Chris Ratcliffe | Bloomberg | Getty Images
A Sainsbury sign stands on top of a gas station canal, considering an Asda sign over the entrance to the Watford supermarket, UK, Monday, April 30, 2018. The UK's competition regulator has blocked Sainsbury's proposed 7 £ 3 billion ($ 9.4 billion) acquisition of Walmart-owned Asda – a major blow to the supermarket groups who wanted to combine to take over market leader Tesco.
The Competition Authority (CMA) said in its final report on Thursday that the agreement would lead to increased prices in stores, online and many gas stations across the UK
Sainsbury, Walmart and Asda said they had mutually agreed to terminate transaction.
Sainsbury and Asda agreed in April last year.

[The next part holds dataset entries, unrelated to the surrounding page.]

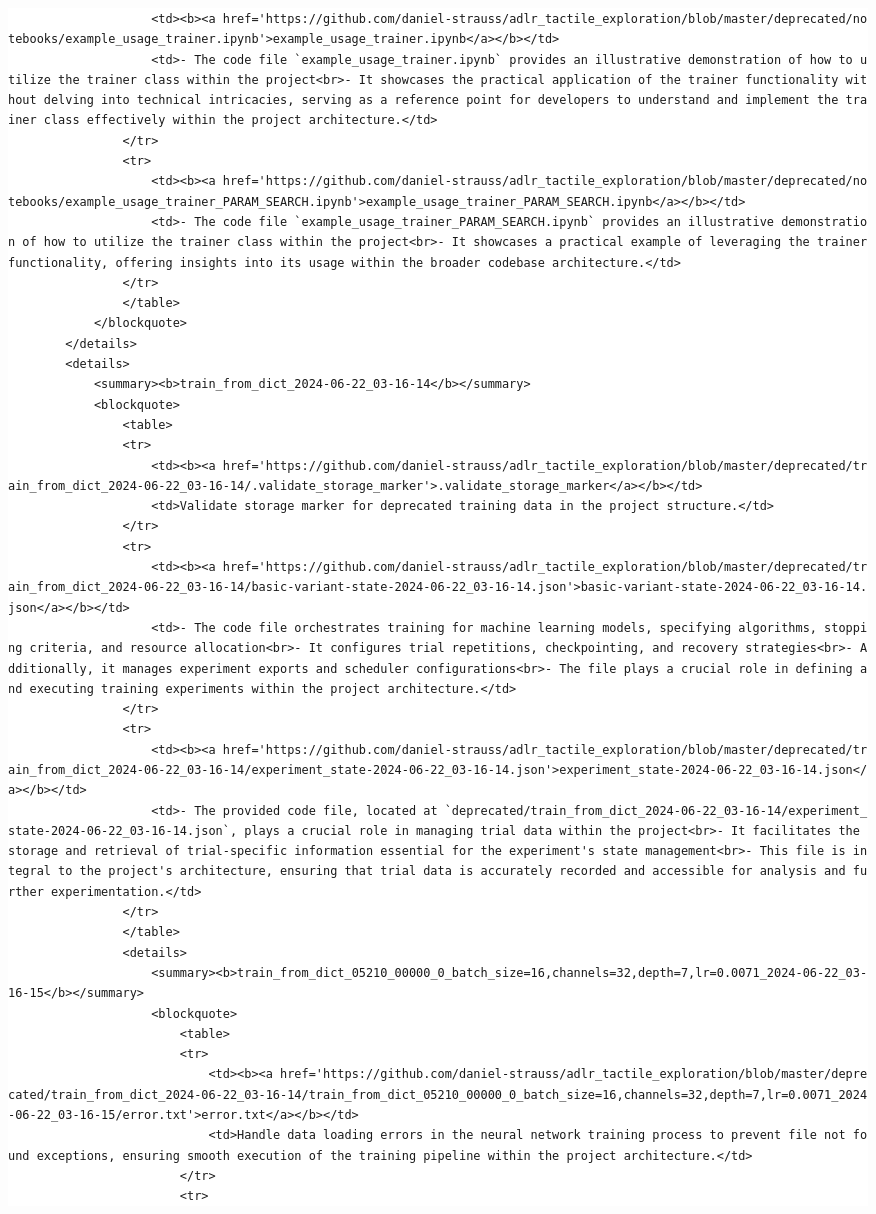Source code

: 						<td><b><a href='https://github.com/daniel-strauss/adlr_tactile_exploration/blob/master/deprecated/notebooks/example_usage_trainer.ipynb'>example_usage_trainer.ipynb</a></b></td>
						<td>- The code file `example_usage_trainer.ipynb` provides an illustrative demonstration of how to utilize the trainer class within the project<br>- It showcases the practical application of the trainer functionality without delving into technical intricacies, serving as a reference point for developers to understand and implement the trainer class effectively within the project architecture.</td>
					</tr>
					<tr>
						<td><b><a href='https://github.com/daniel-strauss/adlr_tactile_exploration/blob/master/deprecated/notebooks/example_usage_trainer_PARAM_SEARCH.ipynb'>example_usage_trainer_PARAM_SEARCH.ipynb</a></b></td>
						<td>- The code file `example_usage_trainer_PARAM_SEARCH.ipynb` provides an illustrative demonstration of how to utilize the trainer class within the project<br>- It showcases a practical example of leveraging the trainer functionality, offering insights into its usage within the broader codebase architecture.</td>
					</tr>
					</table>
				</blockquote>
			</details>
			<details>
				<summary><b>train_from_dict_2024-06-22_03-16-14</b></summary>
				<blockquote>
					<table>
					<tr>
						<td><b><a href='https://github.com/daniel-strauss/adlr_tactile_exploration/blob/master/deprecated/train_from_dict_2024-06-22_03-16-14/.validate_storage_marker'>.validate_storage_marker</a></b></td>
						<td>Validate storage marker for deprecated training data in the project structure.</td>
					</tr>
					<tr>
						<td><b><a href='https://github.com/daniel-strauss/adlr_tactile_exploration/blob/master/deprecated/train_from_dict_2024-06-22_03-16-14/basic-variant-state-2024-06-22_03-16-14.json'>basic-variant-state-2024-06-22_03-16-14.json</a></b></td>
						<td>- The code file orchestrates training for machine learning models, specifying algorithms, stopping criteria, and resource allocation<br>- It configures trial repetitions, checkpointing, and recovery strategies<br>- Additionally, it manages experiment exports and scheduler configurations<br>- The file plays a crucial role in defining and executing training experiments within the project architecture.</td>
					</tr>
					<tr>
						<td><b><a href='https://github.com/daniel-strauss/adlr_tactile_exploration/blob/master/deprecated/train_from_dict_2024-06-22_03-16-14/experiment_state-2024-06-22_03-16-14.json'>experiment_state-2024-06-22_03-16-14.json</a></b></td>
						<td>- The provided code file, located at `deprecated/train_from_dict_2024-06-22_03-16-14/experiment_state-2024-06-22_03-16-14.json`, plays a crucial role in managing trial data within the project<br>- It facilitates the storage and retrieval of trial-specific information essential for the experiment's state management<br>- This file is integral to the project's architecture, ensuring that trial data is accurately recorded and accessible for analysis and further experimentation.</td>
					</tr>
					</table>
					<details>
						<summary><b>train_from_dict_05210_00000_0_batch_size=16,channels=32,depth=7,lr=0.0071_2024-06-22_03-16-15</b></summary>
						<blockquote>
							<table>
							<tr>
								<td><b><a href='https://github.com/daniel-strauss/adlr_tactile_exploration/blob/master/deprecated/train_from_dict_2024-06-22_03-16-14/train_from_dict_05210_00000_0_batch_size=16,channels=32,depth=7,lr=0.0071_2024-06-22_03-16-15/error.txt'>error.txt</a></b></td>
								<td>Handle data loading errors in the neural network training process to prevent file not found exceptions, ensuring smooth execution of the training pipeline within the project architecture.</td>
							</tr>
							<tr>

In addition to taking over market leader Tesco, it would also have given Walmart a way to end the UK, one of the weakest players in its global portfolio.

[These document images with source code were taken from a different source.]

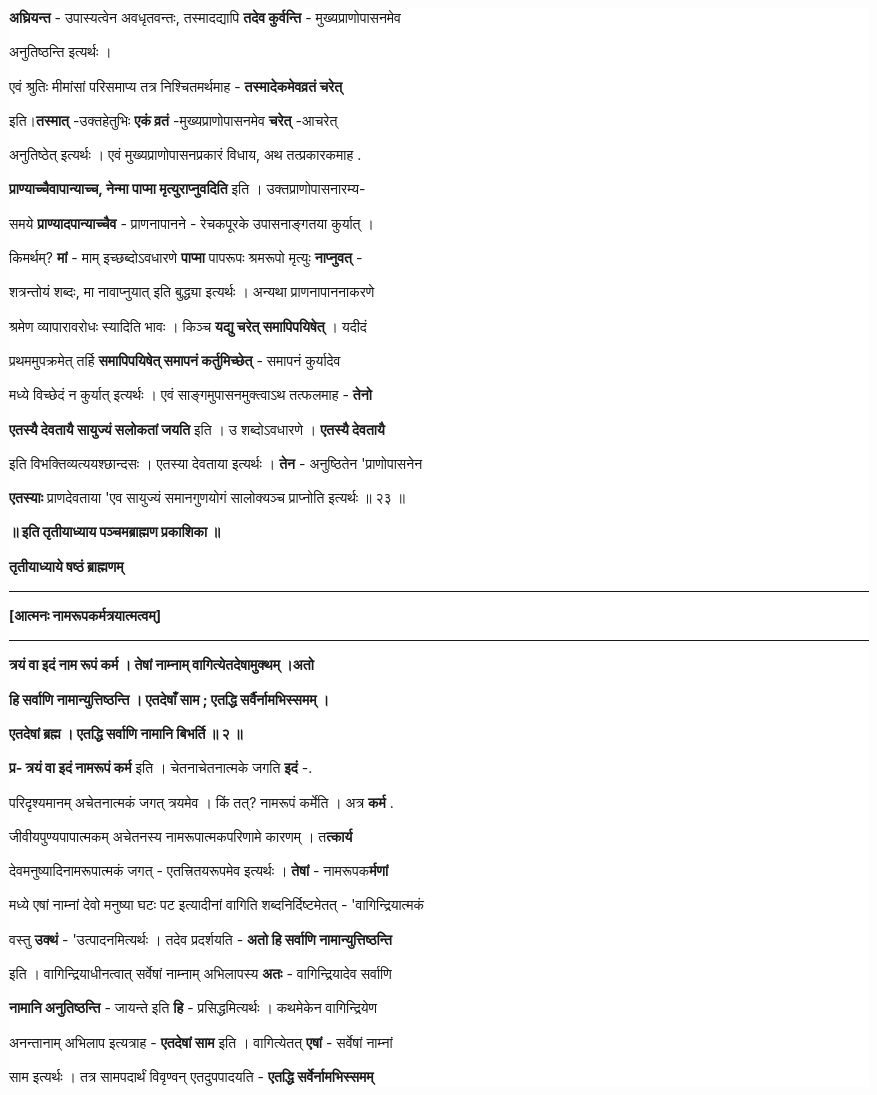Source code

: **अघ्रियन्त** - उपास्यत्वेन अवधृतवन्तः, तस्मादद्यापि **तदेव कुर्वन्ति** - मुख्यप्राणोपासनमेव

अनुतिष्ठन्ति इत्यर्थः ।

एवं श्रुतिः मीमांसां परिसमाप्य तत्र निश्चितमर्थमाह - **तस्मादेकमेवव्रतं चरेत्**    

इति।**तस्मात्**    -उक्तहेतुभिः **एकं व्रतं** -मुख्यप्राणोपासनमेव **चरेत्** -आचरेत्

अनुतिष्ठेत् इत्यर्थः । एवं मुख्यप्राणोपासनप्रकारं विधाय, अथ तत्प्रकारकमाह .

**प्राण्याच्चैवापान्याच्च, नेन्मा पाप्मा मृत्युराप्नुवदिति** इति । उक्तप्राणोपासनारम्य-

समये **प्राण्यादपान्याच्चैव** - प्राणनापानने - रेचकपूरके उपासनाङ्गतया कुर्यात् ।

किमर्थम्? **मां** - माम् इच्छब्दोऽवधारणे **पाप्मा** पापरूपः श्रमरूपो मृत्युः **नाप्नुवत्** -

शत्रन्तोयं शब्दः, मा नावाप्नुयात् इति बुद्ध्या इत्यर्थः । अन्यथा प्राणनापाननाकरणे

श्रमेण व्यापारावरोधः स्यादिति भावः । किञ्च **यद्यु चरेत् समापिपयिषेत्** । यदीदं

प्रथममुपक्रमेत् तर्हि **समापिपयिषेत् समापनं कर्तुमिच्छेत्** - समापनं कुर्यादेव

मध्ये विच्छेदं न कुर्यात् इत्यर्थः । एवं साङ्गमुपासनमुक्त्वाऽथ तत्फलमाह - **तेनो**    

**एतस्यै देवतायै सायुज्यं सलोकतां जयति** इति । उ शब्दोऽवधारणे । **एतस्यै देवतायै**    

इति विभक्तिव्यत्ययश्छान्दसः । एतस्या देवताया इत्यर्थः । **तेन** - अनुष्ठितेन 'प्राणोपासनेन

**एतस्याः** प्राणदेवताया 'एव सायुज्यं समानगुणयोगं सालोक्यञ्च प्राप्नोति इत्यर्थः ॥ २३ ॥

**॥ इति तृतीयाध्याय पञ्चमब्राह्मण प्रकाशिका ॥**    

**तृतीयाध्याये षष्ठं ब्राह्मणम्**    

****

**\[आत्मनः नामरूपकर्मत्रयात्मत्वम्\]**    

****

**त्रयं वा इदं नाम रूपं कर्म । तेषां नाम्नाम् वागित्येतदेषामुक्थम् ।अतो**    

**हि सर्वाणि नामान्युत्तिष्ठन्ति । एतदेषाँ साम ; एतद्धि सर्वैर्नामभिस्समम् ।**    

**एतदेषां ब्रह्म । एतद्धि सर्वाणि नामानि बिभर्ति ॥ २ ॥**    

**प्र- त्रयं वा इदं नामरूपं कर्म** इति । चेतनाचेतनात्मके जगति **इदं** -.

परिदृश्यमानम् अचेतनात्मकं जगत् त्रयमेव । किं तत्? नामरूपं कर्मेति । अत्र **कर्म** .

जीवीयपुण्यपापात्मकम् अचेतनस्य नामरूपात्मकपरिणामे कारणम् । त**त्कार्य**    

देवमनुष्यादिनामरूपात्मकं जगत् - एतत्त्रितयरूपमेव इत्यर्थः । **तेषां** - नामरूपक**र्मणां**    

मध्ये एषां नाम्नां देवो मनुष्या घटः पट इत्यादीनां वागिति शब्दनिर्दिष्टमेतत् - 'वागिन्द्रियात्मकं

वस्तु **उक्थं** - 'उत्पादनमित्यर्थः । तदेव प्रदर्शयति - **अतो हि सर्वाणि नामान्युत्तिष्ठन्ति**    

इति । वागिन्द्रियाधीनत्वात् सर्वेषां नाम्नाम् अभिलापस्य **अतः** - वागिन्द्रियादेव सर्वाणि

**नामानि अनुतिष्ठन्ति** - जायन्ते इति **हि** - प्रसिद्धमित्यर्थः । कथमेकेन वागिन्द्रियेण

अनन्तानाम् अभिलाप इत्यत्राह - **एतदेषां साम** इति । वागित्येतत् **एषां** - सर्वेषां नाम्नां

साम इत्यर्थः । तत्र सामपदार्थं विवृण्वन् एतदुपपादयति - **एतद्धि सर्वेर्नामभिस्समम्**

However, in their final report, CMA found that British buyers and motorists would get worse if Sainsbury and Asda merged.

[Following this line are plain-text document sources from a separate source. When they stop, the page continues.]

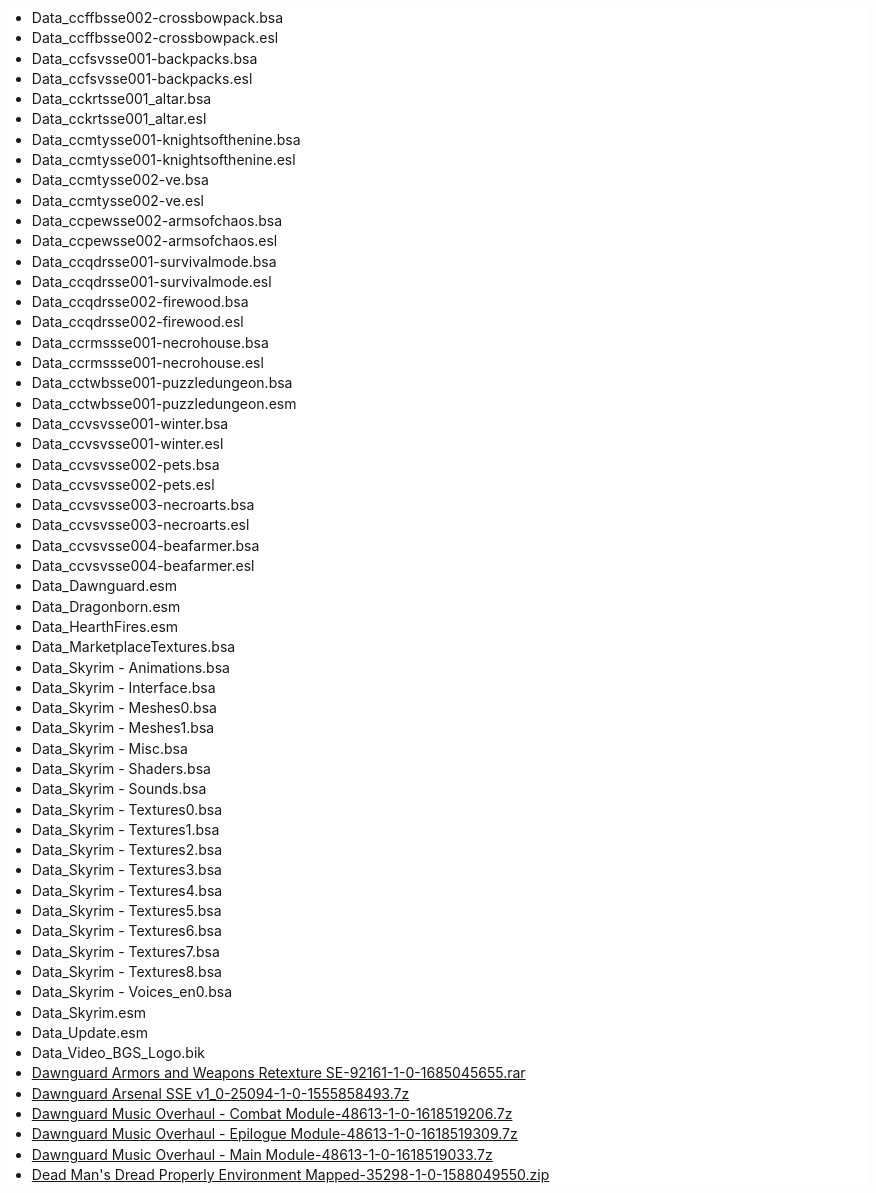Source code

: *  Data_ccffbsse002-crossbowpack.bsa
*  Data_ccffbsse002-crossbowpack.esl
*  Data_ccfsvsse001-backpacks.bsa
*  Data_ccfsvsse001-backpacks.esl
*  Data_cckrtsse001_altar.bsa
*  Data_cckrtsse001_altar.esl
*  Data_ccmtysse001-knightsofthenine.bsa
*  Data_ccmtysse001-knightsofthenine.esl
*  Data_ccmtysse002-ve.bsa
*  Data_ccmtysse002-ve.esl
*  Data_ccpewsse002-armsofchaos.bsa
*  Data_ccpewsse002-armsofchaos.esl
*  Data_ccqdrsse001-survivalmode.bsa
*  Data_ccqdrsse001-survivalmode.esl
*  Data_ccqdrsse002-firewood.bsa
*  Data_ccqdrsse002-firewood.esl
*  Data_ccrmssse001-necrohouse.bsa
*  Data_ccrmssse001-necrohouse.esl
*  Data_cctwbsse001-puzzledungeon.bsa
*  Data_cctwbsse001-puzzledungeon.esm
*  Data_ccvsvsse001-winter.bsa
*  Data_ccvsvsse001-winter.esl
*  Data_ccvsvsse002-pets.bsa
*  Data_ccvsvsse002-pets.esl
*  Data_ccvsvsse003-necroarts.bsa
*  Data_ccvsvsse003-necroarts.esl
*  Data_ccvsvsse004-beafarmer.bsa
*  Data_ccvsvsse004-beafarmer.esl
*  Data_Dawnguard.esm
*  Data_Dragonborn.esm
*  Data_HearthFires.esm
*  Data_MarketplaceTextures.bsa
*  Data_Skyrim - Animations.bsa
*  Data_Skyrim - Interface.bsa
*  Data_Skyrim - Meshes0.bsa
*  Data_Skyrim - Meshes1.bsa
*  Data_Skyrim - Misc.bsa
*  Data_Skyrim - Shaders.bsa
*  Data_Skyrim - Sounds.bsa
*  Data_Skyrim - Textures0.bsa
*  Data_Skyrim - Textures1.bsa
*  Data_Skyrim - Textures2.bsa
*  Data_Skyrim - Textures3.bsa
*  Data_Skyrim - Textures4.bsa
*  Data_Skyrim - Textures5.bsa
*  Data_Skyrim - Textures6.bsa
*  Data_Skyrim - Textures7.bsa
*  Data_Skyrim - Textures8.bsa
*  Data_Skyrim - Voices_en0.bsa
*  Data_Skyrim.esm
*  Data_Update.esm
*  Data_Video_BGS_Logo.bik
*  [Dawnguard Armors and Weapons Retexture SE-92161-1-0-1685045655.rar](https://www.nexusmods.com/skyrimspecialedition/mods/92161/?tab=files&file_id=391867)
*  [Dawnguard Arsenal SSE v1_0-25094-1-0-1555858493.7z](https://www.nexusmods.com/skyrimspecialedition/mods/25094/?tab=files&file_id=89159)
*  [Dawnguard Music Overhaul - Combat Module-48613-1-0-1618519206.7z](https://www.nexusmods.com/skyrimspecialedition/mods/48613/?tab=files&file_id=198379)
*  [Dawnguard Music Overhaul - Epilogue Module-48613-1-0-1618519309.7z](https://www.nexusmods.com/skyrimspecialedition/mods/48613/?tab=files&file_id=198380)
*  [Dawnguard Music Overhaul - Main Module-48613-1-0-1618519033.7z](https://www.nexusmods.com/skyrimspecialedition/mods/48613/?tab=files&file_id=198377)
*  [Dead Man's Dread Properly Environment Mapped-35298-1-0-1588049550.zip](https://www.nexusmods.com/skyrimspecialedition/mods/35298/?tab=files&file_id=136731)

It concluded that the agreement would lead to a significant reduction in competition both at national and local level.
It said this would mean that buyers across the UK would be affected not only in the areas where Sainsbury and Asda store overlaps.
"We have concluded that there is no effective way to deal with our concerns, other than blocking the merger," said Stuart McIntosh, head of the CMA Request Group.